- Exercise description
Search the records for the string "планах", and show each line where it appears.

- Stored records
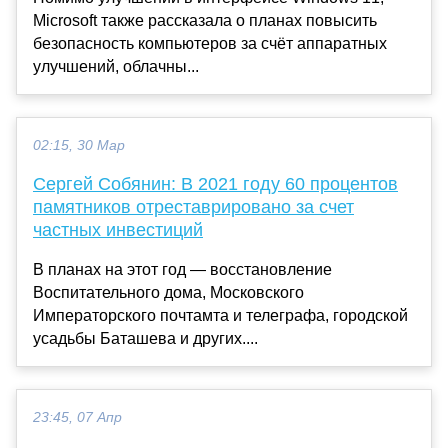
Microsoft также рассказала о планах повысить
безопасность компьютеров за счёт аппаратных
улучшений, облачны...
02:15, 30 Мар
Сергей Собянин: В 2021 году 60 процентов
памятников отреставрировано за счет
частных инвестиций
В планах на этот год — восстановление
Воспитательного дома, Московского
Императорского почтамта и телеграфа, городской
усадьбы Баташева и других....
23:45, 07 Апр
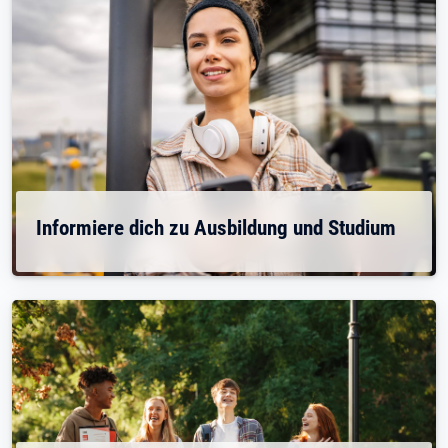
Informiere dich zu Ausbildung und Studium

- Result
Microsoft также рассказала о планах повысить
В планах на этот год — восстановление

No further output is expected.